[Start Given records]

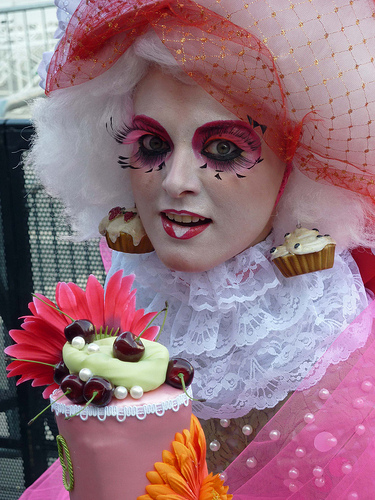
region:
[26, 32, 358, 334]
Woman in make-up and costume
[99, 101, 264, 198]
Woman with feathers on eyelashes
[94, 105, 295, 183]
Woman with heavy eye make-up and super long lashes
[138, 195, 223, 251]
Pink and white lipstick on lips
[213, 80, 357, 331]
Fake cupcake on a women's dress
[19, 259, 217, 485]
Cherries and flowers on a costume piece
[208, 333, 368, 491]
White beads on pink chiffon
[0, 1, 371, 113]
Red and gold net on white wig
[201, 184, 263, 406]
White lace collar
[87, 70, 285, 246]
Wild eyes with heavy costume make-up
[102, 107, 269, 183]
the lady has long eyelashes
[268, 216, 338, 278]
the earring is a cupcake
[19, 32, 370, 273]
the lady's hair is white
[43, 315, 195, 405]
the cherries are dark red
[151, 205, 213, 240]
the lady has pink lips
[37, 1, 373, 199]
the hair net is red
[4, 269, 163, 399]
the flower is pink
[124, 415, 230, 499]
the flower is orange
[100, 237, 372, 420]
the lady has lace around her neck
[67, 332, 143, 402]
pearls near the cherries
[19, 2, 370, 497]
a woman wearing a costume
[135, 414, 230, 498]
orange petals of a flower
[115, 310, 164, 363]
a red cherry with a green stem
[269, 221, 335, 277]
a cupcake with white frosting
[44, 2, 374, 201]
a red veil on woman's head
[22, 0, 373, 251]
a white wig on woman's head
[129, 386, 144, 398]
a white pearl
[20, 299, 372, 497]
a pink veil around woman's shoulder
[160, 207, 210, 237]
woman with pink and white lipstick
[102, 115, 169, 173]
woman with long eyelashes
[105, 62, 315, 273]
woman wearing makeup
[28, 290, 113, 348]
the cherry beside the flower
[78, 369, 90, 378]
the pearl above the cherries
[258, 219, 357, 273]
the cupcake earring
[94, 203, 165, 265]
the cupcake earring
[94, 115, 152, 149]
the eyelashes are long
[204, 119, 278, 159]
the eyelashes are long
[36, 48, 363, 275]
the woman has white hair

[End Given records]
[Start Given records]

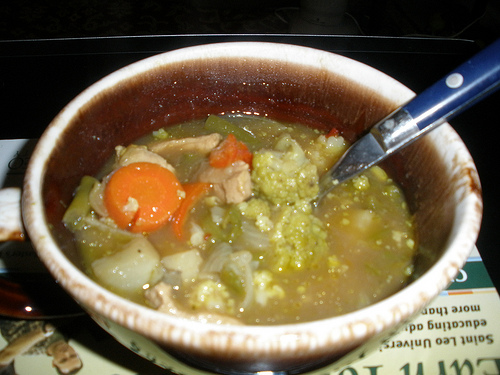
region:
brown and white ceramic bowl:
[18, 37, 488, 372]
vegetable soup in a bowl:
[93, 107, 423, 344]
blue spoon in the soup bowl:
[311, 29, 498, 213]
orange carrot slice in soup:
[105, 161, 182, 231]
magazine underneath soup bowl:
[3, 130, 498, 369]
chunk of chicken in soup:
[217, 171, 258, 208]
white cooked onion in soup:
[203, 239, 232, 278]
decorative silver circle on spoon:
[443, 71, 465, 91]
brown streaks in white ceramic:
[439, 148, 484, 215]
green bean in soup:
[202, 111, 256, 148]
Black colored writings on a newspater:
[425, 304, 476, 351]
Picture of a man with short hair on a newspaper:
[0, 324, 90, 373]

[End Given records]
[Start Given records]

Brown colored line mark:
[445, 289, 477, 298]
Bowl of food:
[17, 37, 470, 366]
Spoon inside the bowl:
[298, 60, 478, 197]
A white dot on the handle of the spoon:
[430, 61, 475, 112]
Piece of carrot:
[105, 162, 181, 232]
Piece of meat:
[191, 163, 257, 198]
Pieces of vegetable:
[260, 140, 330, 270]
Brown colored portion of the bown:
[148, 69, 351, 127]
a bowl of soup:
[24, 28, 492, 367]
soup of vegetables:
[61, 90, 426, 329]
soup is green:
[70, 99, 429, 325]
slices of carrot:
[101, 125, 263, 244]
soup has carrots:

[End Given records]

• [Task objective]
Lay out everything in the material above from the line containing "orange carrot slice" down to the line containing "[0, 324, 90, 373]" as a numbered list, with blank lines left out.

• [Response to the task]
1. orange carrot slice in soup:
2. [105, 161, 182, 231]
3. magazine underneath soup bowl:
4. [3, 130, 498, 369]
5. chunk of chicken in soup:
6. [217, 171, 258, 208]
7. white cooked onion in soup:
8. [203, 239, 232, 278]
9. decorative silver circle on spoon:
10. [443, 71, 465, 91]
11. brown streaks in white ceramic:
12. [439, 148, 484, 215]
13. green bean in soup:
14. [202, 111, 256, 148]
15. Black colored writings on a newspater:
16. [425, 304, 476, 351]
17. Picture of a man with short hair on a newspaper:
18. [0, 324, 90, 373]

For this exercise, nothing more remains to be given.